MooseFET said:
I assume you are willing to waste 128mW. I think you may have
jumped from this to the idea that it is better to waste the
power. I disagree as I will go into below.
I disagree with this I will explain after the modified drawing.
----------
Vsupply ---------+----------+-----! Down !
| | ! shifting !---IL
! \ ! circuit !
! / ! !
! \ ! !
! ! ! !
! +-----! !
! ! ----------
| )
| Rsec1)
_|_ )
/_\ |
| )
| Rsec2)
| )
| |
| !
| |
| |)
--!!-- | |)Inductor
! ! | |)
+-/\/\-+ | |
! ! +----------+
Iset-/\/\+-!+\ ! |--+
! >-+---------||
IL--!-/ |--+
|
GND
The real inductor blocks the bulk of the AC from getting to the
control windings.
The reason I backed away from a high impedance drive was
the realisation that the bottom end of that inductor is
always at a low impedance point, either 0V or Vsupply.
This means that, irrespective of the PWM frequency, the
inductor has to have a high enough value such that it
presents a high impedance to the 100Hz ripple voltage.
That's 'high' relative to the source impedance of the
ripple voltage.
I did a crude attempt at measurement of the source
impedance, measuring the change in the pk-pk volts
as a result of changes in resistive loading of the
control winding.
At 0.5A, 1A, and 1.5A DC control current, the output
impedance of the ripple was around 1.5 to 1.6 ohms.
The inductor's impedance has to be much higher than
1.5 ohms. The waveshape of the ripple is not a sinewave
it is saturation difference spikes at 100Hz so the
inductance need not be as high as first thought, but
it will probably need to be in the mH region, (at 2A
dc polarising current).
BTW: The source resistance seen by those two primaries is
the 590 ohm load and I am attracted by the coincidence
that 590 ohm transformed by two 240:18V transformers
in parallel would present 1.65 ohms on the secondaries.
That's probably yet another bizarre TW-ism though.
BTW2: The voltage across each secondary is of the order
of 55V pk-pk, and the resultant difference ripple is
around 2.5V pk-pk maximum.

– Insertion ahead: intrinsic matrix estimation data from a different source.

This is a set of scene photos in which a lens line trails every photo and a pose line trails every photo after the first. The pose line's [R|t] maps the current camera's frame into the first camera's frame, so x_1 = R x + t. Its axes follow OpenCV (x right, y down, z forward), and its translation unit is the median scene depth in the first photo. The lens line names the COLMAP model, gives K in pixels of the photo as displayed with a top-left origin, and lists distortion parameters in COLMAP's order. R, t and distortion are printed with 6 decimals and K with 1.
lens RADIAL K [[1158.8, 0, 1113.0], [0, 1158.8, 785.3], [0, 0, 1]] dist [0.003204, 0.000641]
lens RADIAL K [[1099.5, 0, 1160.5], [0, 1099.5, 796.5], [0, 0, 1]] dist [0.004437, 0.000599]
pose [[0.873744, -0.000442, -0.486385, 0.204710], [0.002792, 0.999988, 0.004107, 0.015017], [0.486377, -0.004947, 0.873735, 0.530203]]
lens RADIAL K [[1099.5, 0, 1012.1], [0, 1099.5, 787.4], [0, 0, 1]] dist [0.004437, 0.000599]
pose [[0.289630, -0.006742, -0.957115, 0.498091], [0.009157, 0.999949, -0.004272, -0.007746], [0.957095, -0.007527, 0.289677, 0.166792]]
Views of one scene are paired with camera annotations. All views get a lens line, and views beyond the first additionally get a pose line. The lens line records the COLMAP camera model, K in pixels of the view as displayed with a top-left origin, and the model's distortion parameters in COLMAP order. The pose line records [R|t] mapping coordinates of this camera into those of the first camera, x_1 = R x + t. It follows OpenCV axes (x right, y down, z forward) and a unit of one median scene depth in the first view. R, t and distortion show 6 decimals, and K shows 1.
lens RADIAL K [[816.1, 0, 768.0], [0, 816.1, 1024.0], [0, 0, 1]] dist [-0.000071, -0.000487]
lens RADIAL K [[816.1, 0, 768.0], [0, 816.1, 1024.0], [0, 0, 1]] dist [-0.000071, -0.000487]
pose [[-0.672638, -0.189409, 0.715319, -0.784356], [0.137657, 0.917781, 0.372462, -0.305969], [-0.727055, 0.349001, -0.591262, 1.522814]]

So they are not doing too bad
a job of looking at each other whilst one of them is
going into a region of low relative permeability.
I loose more power in the sense resistor but it makes the control
circuit much easier. By removing the capacitor on the windings
we end up controlling the actual current in the control windings
and not the voltage on them. This mostly takes the pole from the
inductance of the windings out of the servo loop. The PWM shows
a very high impedance to the control windings.
I had thought that the transformers effectively shorted
each other out so the impedance looking back into the
control winding would be mostly resistive. Worth a
quick check then.
The input impedance was measured at 50Hz and 5KHz
with a signal generator and scope. Calcs suggest the
control input looks like 1.4 ohms and 92uH in series.
1.4 ohms is near the sum of the secondary and transformed
primary resistances (1.3R), and I suspect that 92uH is
something like two leakage inductances in series.
I assume you have a feedback from the temperature of the heater
to the Iset. This will have a large phase lag. The mass will
integrate and the distance from the heater to the thermistor may
add a transport delay. The last thing you will want is another
couple of poles in the control circuit of the saturable reactor.
That's getting far too complicated for me atm.